The other must-see in the historic centre of Milan is the church of Santa Maria delle Grazie. Begun in 1466 and completed in 1490 – then reworked and completed again in 1492 – it displays a surprisingly uniform blend of simple, elegant Tuscan architectural forms and colourful Lombard decorative motifs. But as impressive as the architecture is, the principal reason to visit the church is the refectory – home to The Last Supper. This unrivalled masterpiece by Leonardo da Vinci is attracting a whole new breed of tourists, inspired by controversial interpretation of it offered by Dan Brown in his global bestseller The Da Vinci Code.

Of course Milan’s other great attraction is its shops. The famous Quadrilatero d'Oro (Golden Quadrangle), to the north of the Piazza del Duomo, is where most of the designer stores are concentrated.
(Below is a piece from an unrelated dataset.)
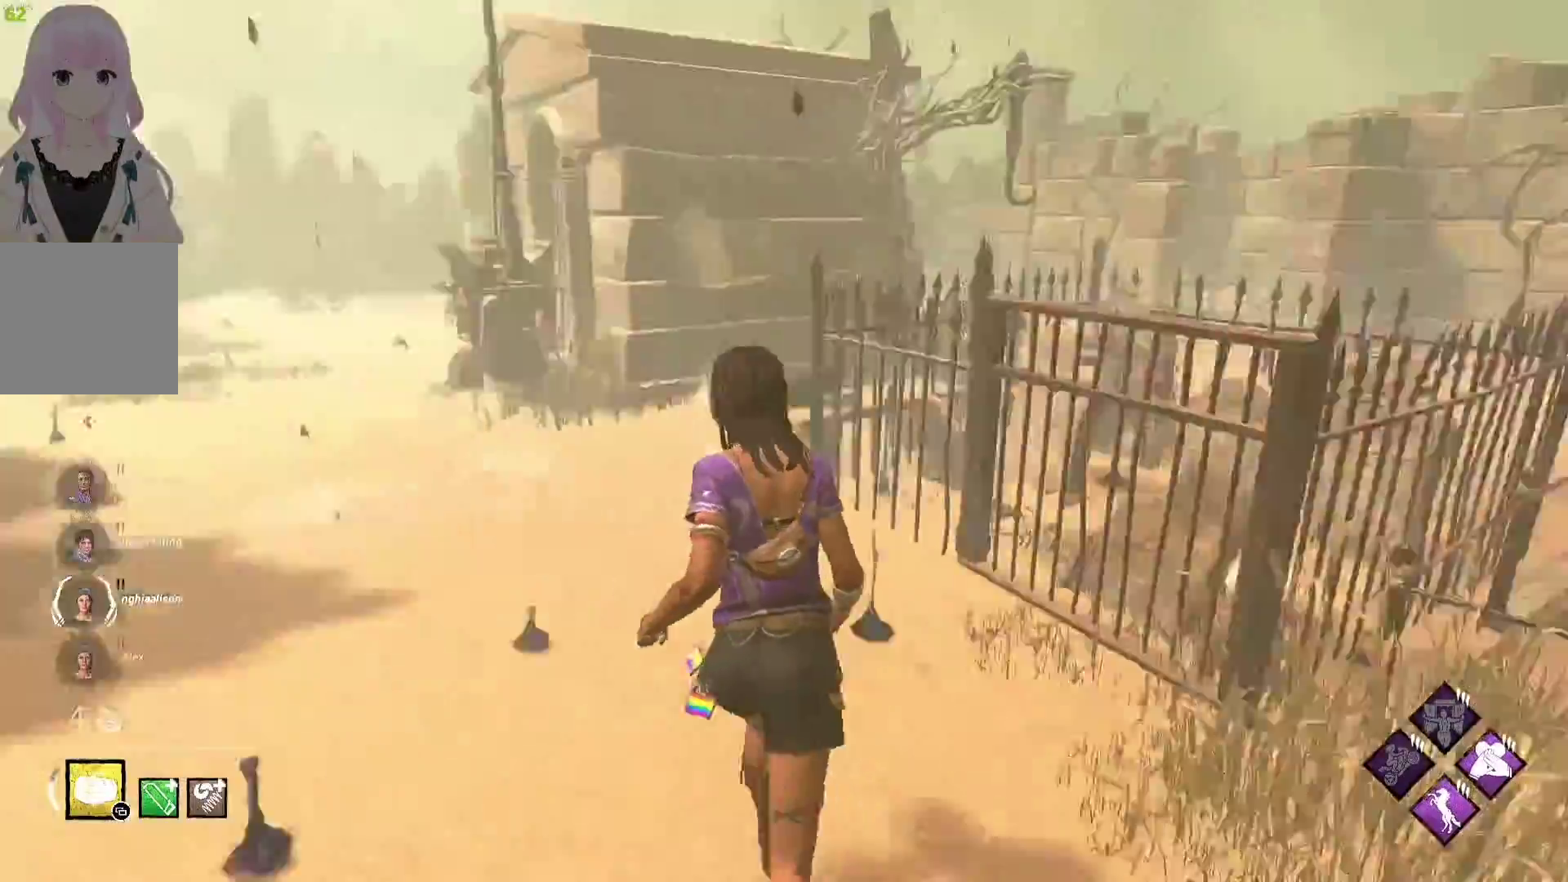
{"buttons": ["L1"], "left_stick": "up-left", "right_stick": "center", "events": [[50, "left_stick", "up"], [50, "right_stick", "center"], [183, "left_stick", "up-left"]]}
Here you can find, amongst many others, the atelier-showrooms of Gucci, Versace, Salvatore Ferragamo, Luis Vuitton, Prada, Valentino, Cartier Chanel, Fendi, Armani, Hermés, Dolce & Gabana, Bulgari – the list goes on and on.

Outside the historic centre there are plenty of other things well worth seeing. To the north there are the beautiful gardens of Porta Venezia. To the south-west, the area by Il Naviglio teems with nightclubs. To the north-west, famous for its exhibitions and trade fairs, is the Fiera complex. And to the east there’s Città Studi, with Italy’s most prestigious business University.

Milan is just as exclusive as the somewhat overheated advance publicity would lead you to expect, but also more sober. Though the number of willowy, itinerant fashion models swaying along the streets does raise the average level of beauty, most of the permanent inhabitants dress in styles which, while impeccable, are far more understated than those on display in the boutique windows. In the same way, the gorgeous historic centre is enclosed by a modern, cosmopolitan Italian city that goes about its business in an uncharacteristically discreet and focused way.